Reprenez le texte sur le coût climatique des guerres et poursuivez-le après sa dernière phrase.

Extrait:
- - -

La guerre entre la Russie et l’Ukraine illustre le bilan environnemental des conflits modernes. Au cours de sa seule première année, la guerre a généré plus d’émissions de gaz à effet de serre (GES) que certains pays entiers, comme la République tchèque. Les incendies, les explosions et la destruction des infrastructures ont libéré 120 millions de tonnes d’équivalent CO₂ au cours des 12 premiers mois, ce qui est également comparable aux émissions annuelles de la Belgique. Les efforts de reconstruction amplifieront encore les émissions, en raison des processus de reconstruction à forte intensité énergétique.
Les écosystèmes marins souffrent également. Par exemple, la pollution chimique de la mer Noire causée par la guerre a mis en danger la vie marine. Les mines terrestres et les munitions non explosées entravent la régénération des terres et la reprise de l’agriculture longtemps après la fin des conflits.
Émissions militaires et changement climatique
Les armées comptent parmi les institutions qui contribuent le plus aux émissions de gaz à effet de serre. Si elle était considérée comme un pays, l’armée américaine se classerait à elle seule au 47e rang mondial des émetteurs, et ce uniquement en tenant compte des émissions liées à l’utilisation de carburant. La production d’armes et d’équipements génère également d’importantes émissions.
Les guerres perturbent l’action en faveur du climat en détournant les ressources vers les dépenses de défense plutôt que vers les initiatives de développement durable ou les énergies renouvelables. Par exemple, les conflits déclenchent souvent des pénuries d’énergie qui entraînent une dépendance accrue aux combustibles fossiles, ce qui compromet les accords mondiaux sur le climat tels que l’Accord de Paris sur le changement climatique.
Les changements géopolitiques à l’origine des dépenses de défense
En réponse aux préoccupations croissantes en matière de sécurité, largement motivées par l’invasion de l’Ukraine par la Russie, les pays européens ont considérablement augmenté leurs budgets militaires. Les dépenses de défense de l’UE atteindront 326 milliards d’euros en 2024, soit une augmentation de 30 % par rapport à 2021. Cette augmentation reflète une tendance plus large à donner la priorité à la défense plutôt qu’aux investissements dans le domaine du climat, qui a été accélérée par les revirements récents et spectaculaires des États-Unis en matière de politique étrangère.

- - -

Entrées répertoriées:
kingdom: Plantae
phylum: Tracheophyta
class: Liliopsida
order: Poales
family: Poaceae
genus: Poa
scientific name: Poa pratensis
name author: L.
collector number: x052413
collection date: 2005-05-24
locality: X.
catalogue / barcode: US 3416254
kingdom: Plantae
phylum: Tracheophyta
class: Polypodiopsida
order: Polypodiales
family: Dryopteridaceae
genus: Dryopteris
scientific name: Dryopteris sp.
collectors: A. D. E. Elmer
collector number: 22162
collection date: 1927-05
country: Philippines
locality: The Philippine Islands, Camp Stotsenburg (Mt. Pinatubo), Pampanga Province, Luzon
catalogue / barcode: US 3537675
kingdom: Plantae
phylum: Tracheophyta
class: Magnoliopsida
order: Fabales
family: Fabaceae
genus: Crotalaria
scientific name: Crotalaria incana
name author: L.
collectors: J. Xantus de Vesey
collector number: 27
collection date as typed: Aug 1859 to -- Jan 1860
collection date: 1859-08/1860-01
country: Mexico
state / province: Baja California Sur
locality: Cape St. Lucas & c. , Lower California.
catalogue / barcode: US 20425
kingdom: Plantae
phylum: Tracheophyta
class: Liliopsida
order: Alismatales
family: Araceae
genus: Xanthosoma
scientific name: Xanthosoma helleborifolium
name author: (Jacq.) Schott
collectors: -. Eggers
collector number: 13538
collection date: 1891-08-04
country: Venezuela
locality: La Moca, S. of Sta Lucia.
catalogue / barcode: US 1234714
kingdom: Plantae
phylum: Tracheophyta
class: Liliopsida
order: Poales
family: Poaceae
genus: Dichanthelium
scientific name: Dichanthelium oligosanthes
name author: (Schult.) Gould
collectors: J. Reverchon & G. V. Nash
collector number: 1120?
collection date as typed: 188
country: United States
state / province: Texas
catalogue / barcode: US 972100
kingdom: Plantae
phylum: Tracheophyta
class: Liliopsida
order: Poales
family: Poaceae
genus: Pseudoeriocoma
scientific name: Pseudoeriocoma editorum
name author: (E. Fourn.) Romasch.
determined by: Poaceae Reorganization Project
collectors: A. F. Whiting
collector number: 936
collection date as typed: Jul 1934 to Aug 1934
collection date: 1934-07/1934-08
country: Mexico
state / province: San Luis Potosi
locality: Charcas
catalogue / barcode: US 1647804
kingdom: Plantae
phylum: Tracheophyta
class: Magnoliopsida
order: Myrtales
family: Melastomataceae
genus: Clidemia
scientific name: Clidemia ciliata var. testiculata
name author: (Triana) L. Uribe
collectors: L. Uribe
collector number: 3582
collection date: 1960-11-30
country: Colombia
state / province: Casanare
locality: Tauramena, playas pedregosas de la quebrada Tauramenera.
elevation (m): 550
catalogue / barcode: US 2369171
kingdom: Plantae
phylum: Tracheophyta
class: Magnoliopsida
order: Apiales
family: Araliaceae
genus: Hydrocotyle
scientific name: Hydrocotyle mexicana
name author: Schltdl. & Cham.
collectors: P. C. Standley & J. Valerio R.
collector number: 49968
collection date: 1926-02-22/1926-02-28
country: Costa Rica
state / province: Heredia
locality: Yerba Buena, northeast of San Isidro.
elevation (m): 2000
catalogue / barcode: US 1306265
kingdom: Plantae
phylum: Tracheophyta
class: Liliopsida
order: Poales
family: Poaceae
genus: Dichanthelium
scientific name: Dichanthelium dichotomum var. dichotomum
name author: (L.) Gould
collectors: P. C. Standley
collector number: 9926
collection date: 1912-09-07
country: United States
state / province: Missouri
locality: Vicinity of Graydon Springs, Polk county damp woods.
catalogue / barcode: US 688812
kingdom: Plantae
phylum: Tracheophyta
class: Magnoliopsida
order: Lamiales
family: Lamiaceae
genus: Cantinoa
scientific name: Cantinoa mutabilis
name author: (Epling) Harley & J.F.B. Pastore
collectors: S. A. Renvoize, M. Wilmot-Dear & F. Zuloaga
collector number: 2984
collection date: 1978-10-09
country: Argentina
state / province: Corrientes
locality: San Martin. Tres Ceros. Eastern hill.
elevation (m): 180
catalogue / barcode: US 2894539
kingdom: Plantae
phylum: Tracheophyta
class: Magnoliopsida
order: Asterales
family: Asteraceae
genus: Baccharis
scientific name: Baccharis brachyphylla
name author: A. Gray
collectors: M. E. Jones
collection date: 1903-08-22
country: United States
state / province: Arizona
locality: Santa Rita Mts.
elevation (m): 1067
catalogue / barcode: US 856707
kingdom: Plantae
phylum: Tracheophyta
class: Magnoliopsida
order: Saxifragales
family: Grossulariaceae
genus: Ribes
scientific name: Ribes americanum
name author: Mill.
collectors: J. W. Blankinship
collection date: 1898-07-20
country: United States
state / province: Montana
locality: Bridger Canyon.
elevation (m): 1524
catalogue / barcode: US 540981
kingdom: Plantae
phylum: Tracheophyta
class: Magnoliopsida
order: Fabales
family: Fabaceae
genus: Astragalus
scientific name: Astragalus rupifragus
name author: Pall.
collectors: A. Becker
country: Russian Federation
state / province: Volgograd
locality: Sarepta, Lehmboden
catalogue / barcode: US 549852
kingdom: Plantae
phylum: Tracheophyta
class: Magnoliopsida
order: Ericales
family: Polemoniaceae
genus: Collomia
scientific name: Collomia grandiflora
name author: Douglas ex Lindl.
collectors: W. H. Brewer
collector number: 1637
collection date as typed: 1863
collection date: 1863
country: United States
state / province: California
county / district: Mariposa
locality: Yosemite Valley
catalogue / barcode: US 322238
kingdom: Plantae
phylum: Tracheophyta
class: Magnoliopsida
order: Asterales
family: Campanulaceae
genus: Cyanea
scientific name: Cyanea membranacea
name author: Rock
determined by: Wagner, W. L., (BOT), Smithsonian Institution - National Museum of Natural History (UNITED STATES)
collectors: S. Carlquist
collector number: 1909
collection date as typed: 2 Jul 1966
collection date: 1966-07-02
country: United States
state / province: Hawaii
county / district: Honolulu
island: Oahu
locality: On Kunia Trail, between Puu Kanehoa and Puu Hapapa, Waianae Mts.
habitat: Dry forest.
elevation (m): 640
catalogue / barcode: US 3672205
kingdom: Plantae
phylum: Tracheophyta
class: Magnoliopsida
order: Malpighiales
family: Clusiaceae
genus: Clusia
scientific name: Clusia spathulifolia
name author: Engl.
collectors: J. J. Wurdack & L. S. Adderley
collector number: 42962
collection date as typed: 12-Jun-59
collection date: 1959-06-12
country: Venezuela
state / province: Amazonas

- - -

Réponse attendue:
D’une manière générale, les changements géopolitiques ont relancé une course aux armements qui détourne l’attention des défis climatiques urgents. Le regain d’intérêt pour la militarisation relègue le réchauffement climatique au second plan. Les ressources qui pourraient financer des projets d’énergie renouvelable ou des mesures d’adaptation au climat sont plutôt affectées au développement et à l’acquisition d’armes. En voici un exemple :
- Plus de 80 % des investissements de l’UE dans la défense en 2023 ont été alloués à de nouveaux équipements militaires plutôt qu’à des technologies durables.
- La reconstruction des régions déchirées par la guerre nécessitera des apports massifs d’énergie, ce qui retardera encore les progrès vers les objectifs d’émissions nettes nulles.
Cette dynamique crée un cercle vicieux : les guerres aggravent le changement climatique en raison des émissions et de la destruction de l’environnement, tandis que le changement climatique lui-même exacerbe les conflits liés aux ressources.
La prise de conscience mène à l’action
Comme l’indique un récent article d’opinion du New York Times, « une grande partie de la science récente voit les racines de la crise climatique dans les technologies de transformation et les phases concomitantes du capitalisme : la plantation, la machine à vapeur, la mondialisation de la fin du 20e siècle. Mais on a étonnamment peu parlé ces derniers temps de la place centrale de la guerre dans le récit des menaces environnementales mondiales ».
Compte tenu de cette réalité méconnue, et alors que les nations se préparent à d’éventuels conflits futurs, il est urgent de se pencher sur les coûts environnementaux de la militarisation. Le meilleur scénario serait évidemment de restaurer la confiance, le multilatéralisme et le contrôle des armements. Malheureusement, il ne s’agit pour l’instant que d’un vœu pieux. Dans le contexte actuel de course aux armements, les politiques possibles sont les suivantes :
- Réduire les émissions militaires : La transition des opérations militaires vers des sources d’énergie renouvelables pourrait réduire de manière significative les émissions, tout en diminuant la dépendance à l’égard des fournisseurs externes de combustibles fossiles,
- Donner la priorité au climat dans la stratégie géopolitique : Les gouvernements doivent trouver un équilibre entre les préoccupations sécuritaires et les engagements en faveur de l’action climatique. Cette tâche est rendue beaucoup plus difficile par l’explosion des déficits budgétaires, mais les risques immédiats ne doivent pas nous faire oublier les risques massifs à plus long terme,
- Efforts de reconstruction écologique : La reconstruction d’après-guerre devrait intégrer des pratiques durables afin de minimiser les dommages environnementaux à long terme.
On souhaiterait bien sûr que les tensions géopolitiques soient mises sous contrôle et résolues, mais elles continueront à éclipser les priorités climatiques dans un avenir proche. Cependant, il est impératif pour les citoyens et les dirigeants de les réduire autant que possible et de prendre en compte le coût climatique et environnemental de la guerre. Si nous ne parvenons pas à résister à ces vents mauvais et à les dompter, les générations futures devront supporter le poids des destructions causées par les conflits et du réchauffement planétaire non maîtrisé.
L’impact de la guerre sur le climat ne peut plus être ignoré. Si vous souhaitez recevoir d’autres analyses sur la géopolitique, le développement durable et l’avenir de la planète, inscrivez-vous à notre newsletter et restez à l’écoute.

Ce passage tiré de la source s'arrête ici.